Mesclando esse controle e efeito narrativo a uma trama que também lembra o thriller Por um Fio (2002), sem aquelas interferências externas, troca-se a cabine telefônica onde Colin Farrell ficava direto naquela história pela central de emergência de Copenhague, acompanhando o turno, que se torna até extra, do policial Asger Holm (Jakob Cedergren, excelente e preciso nas nuances deste personagem) lá, onde o longa se passa inteiramente durante os seus 90 minutos. A escalada de tensão começa com a ligação de uma mulher pedindo socorro disfarçadamente por estar em mãos de um homem. Mais alguns telefonemas, inclusive para a pequena filha dela, e o atendente descobre logo quem é este homem. Só que isso não é um alívio, apenas mais uma crescente no filme, cujas viradas vem num rígido e paciente desvelar da trama, embora o jovem e talentoso diretor use a luz vermelha, tal qual Joe Wright no recente O Destino de uma Nação (2017), em um momento de urgência raivosa, ainda antes do clímax arrebatador.

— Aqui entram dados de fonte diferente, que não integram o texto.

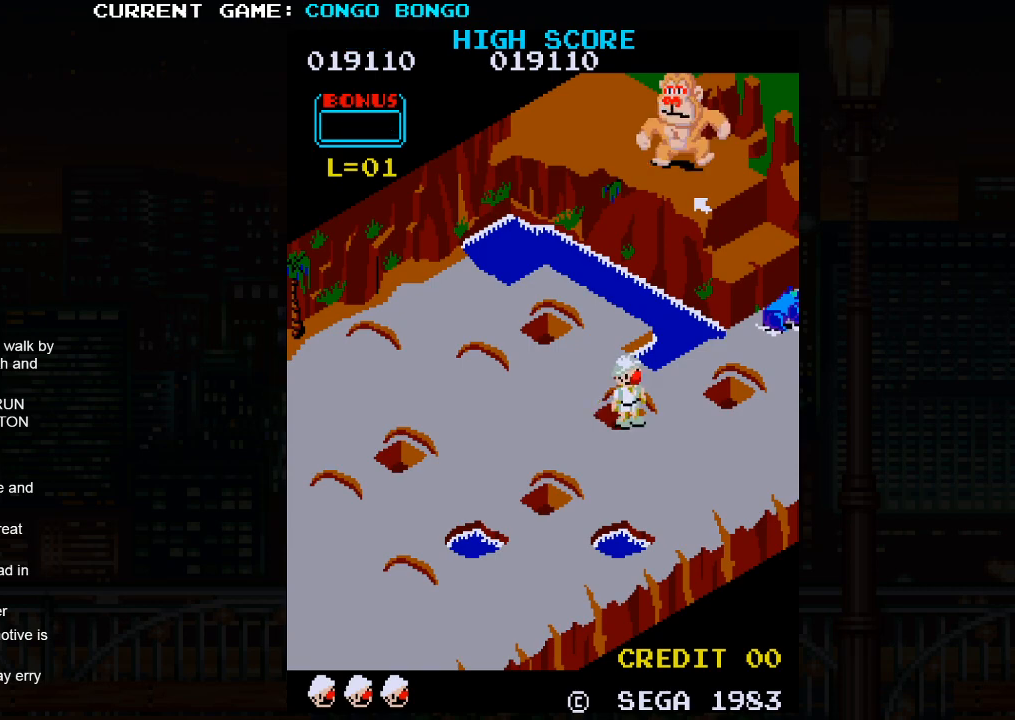
{"buttons": [], "left_stick": "up", "events": [[350, "left_stick", "up"]]}
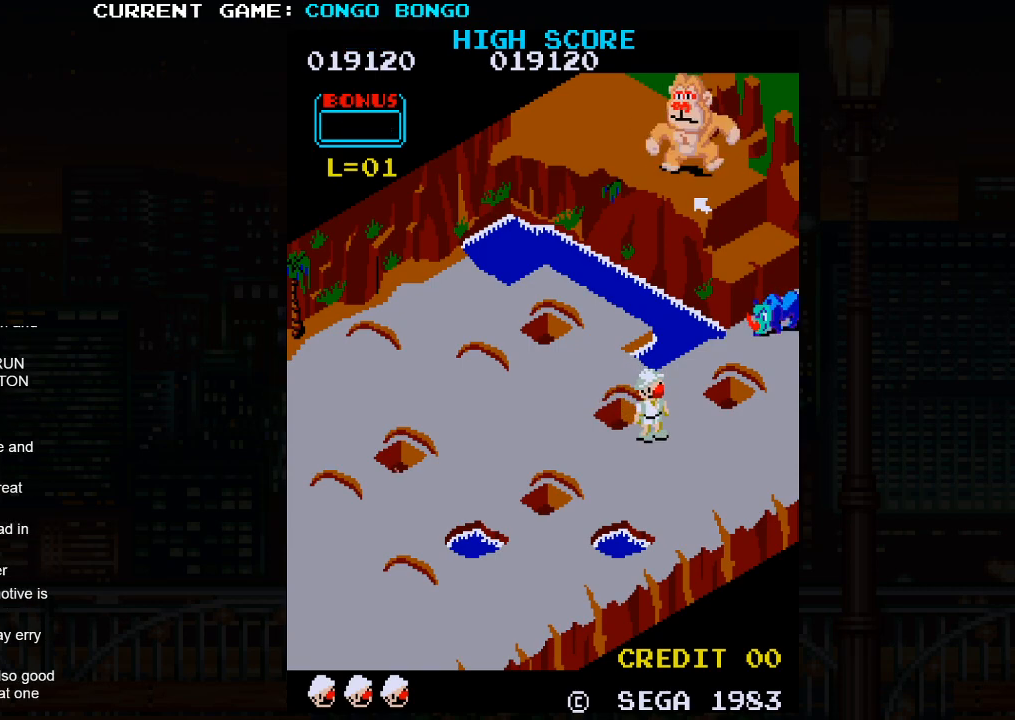
{"buttons": [], "left_stick": "up-right", "events": [[100, "left_stick", "up-right"]]}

No entanto, se no sucesso de Joel Schumacher o perigo estava à espreita do protagonista lá fora da cabine, no filme dinamarquês, ele se encontra mais dentro da psique de Asger. O espectador sabe brevemente que aquele turno acontece na véspera de um julgamento sobre algum incidente que jogou este policial para esse serviço interno, mas somente o compreende aos poucos. Mantendo uma tradição do cinema escandinavo de abordar questionamentos morais de maneira tão eficiente, Möller ainda trata de imigração e preconceito nas entrelinhas e de maneira mais direta a questão da saúde mental, mas tem no exercício da culpa e sua predileção em se acumular o norte desta obra.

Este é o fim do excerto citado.